Dice además que con esta acción, la alianza occidental protege los valores básicos de la libertad, la democracia y los derechos humanos. Schroeder señala que con la participación de la aviación de combate alemana por primera vez desde la Segunda Guerra Mundial en la guerra, los soldados alemanes son de nuevo. Este país pide a todos los ciudadanos y ciudadanos que apoyen a nuestros soldados ahora mismo.

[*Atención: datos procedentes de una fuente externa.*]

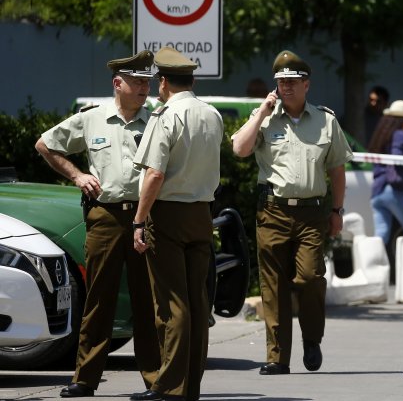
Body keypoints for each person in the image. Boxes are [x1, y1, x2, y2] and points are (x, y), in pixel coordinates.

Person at [35, 52, 161, 398]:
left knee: (146, 300)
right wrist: (77, 175)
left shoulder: (156, 121)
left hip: (145, 216)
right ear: (117, 84)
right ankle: (85, 379)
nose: (144, 88)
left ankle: (155, 379)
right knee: (99, 299)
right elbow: (45, 144)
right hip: (104, 217)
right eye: (137, 82)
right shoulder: (92, 119)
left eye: (147, 82)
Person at [231, 50, 353, 376]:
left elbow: (337, 170)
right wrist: (259, 113)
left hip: (312, 214)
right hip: (272, 212)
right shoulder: (266, 118)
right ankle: (277, 357)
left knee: (311, 277)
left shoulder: (326, 120)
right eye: (281, 82)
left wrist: (338, 210)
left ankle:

Como parte de la alianza occidental, Alemania participó en una guerra, que no estaba cubierta por un mandato del Consejo de Seguridad de las Naciones Unidas. Fue una guerra que los estados occidentales sostuvieron con la conclusión de que los esfuerzos no violentos no habían hecho que el líder serbio en tiempos de guerra Slobodan Milosevic cambiara su postura en Kosovo.
En la provincia predominantemente albanesa, que era entonces parte meridional de Serbia, se había propagado un levantamiento armado del KLA desde 1998. Hace nueve años, Milosevic había eliminado la autonomía de Kosovo. Las fuerzas de seguridad serbias lucharon contra el levantamiento con brutal gravedad. Hubo repetidamente masacres contra civiles y expulsiones de aldeas enteras.
Tras los crueles actos de los serbios en la guerra de Bosnia (1992-1995), Occidente quería poner fin a la política de poder de Milosevic con motivos étnicos de una vez por todas. Una clase de obligación, para proteger los derechos humanos, se impone al derecho a la soberanía de un Estado. Las olas de refugiados causadas en estados vecinos por el enfoque de Milosevic también amenazaron con poner en peligro la estabilidad regional. Se celebraron negociaciones en Ramboulet (Francia) para una salida del espíritu de violencia sin éxito.
Con bombardeos intencionales de cuarteles, bases militares y equipo de radar, pero también instituciones civiles como estaciones de televisión, centrales eléctricas, refinerías y puentes fueron blanco para que Milosevic se viera obligado a cambiar su postura. Sin embargo, el desarrollo de la guerra no fue la limpieza clínica de los ataques, ya que trataban de presentar oficinas de prensa de la OTAN: ataques aéreos que no alcanzaron objetivos dirigidos a veces incluso a civiles serbios muertos, y en un caso incluso albaneses de Kosovo, que se trasladaron a una columna de refugiados.
La guerra terminó después de 78 días con la rendición de Milosevic. Kosovo se trasladó por primera vez a la administración de las Naciones Unidas, en 2008 declaró la independencia. Más de 100 países, entre ellos Alemania, reconocieron el nuevo estado albanés, otros -- Rusia, China y cinco Estados miembros de la UE -- no lo han hecho. En 2000, Milosevic fue derrocado por su pueblo, y el nuevo gobierno serbio entregó al Tribunal de Crímenes de Guerra de La Haya. Murió en 2006, antes de terminar con una decisión judicial en su contra por crímenes de guerra en Croacia, Bosnia y Kosovo.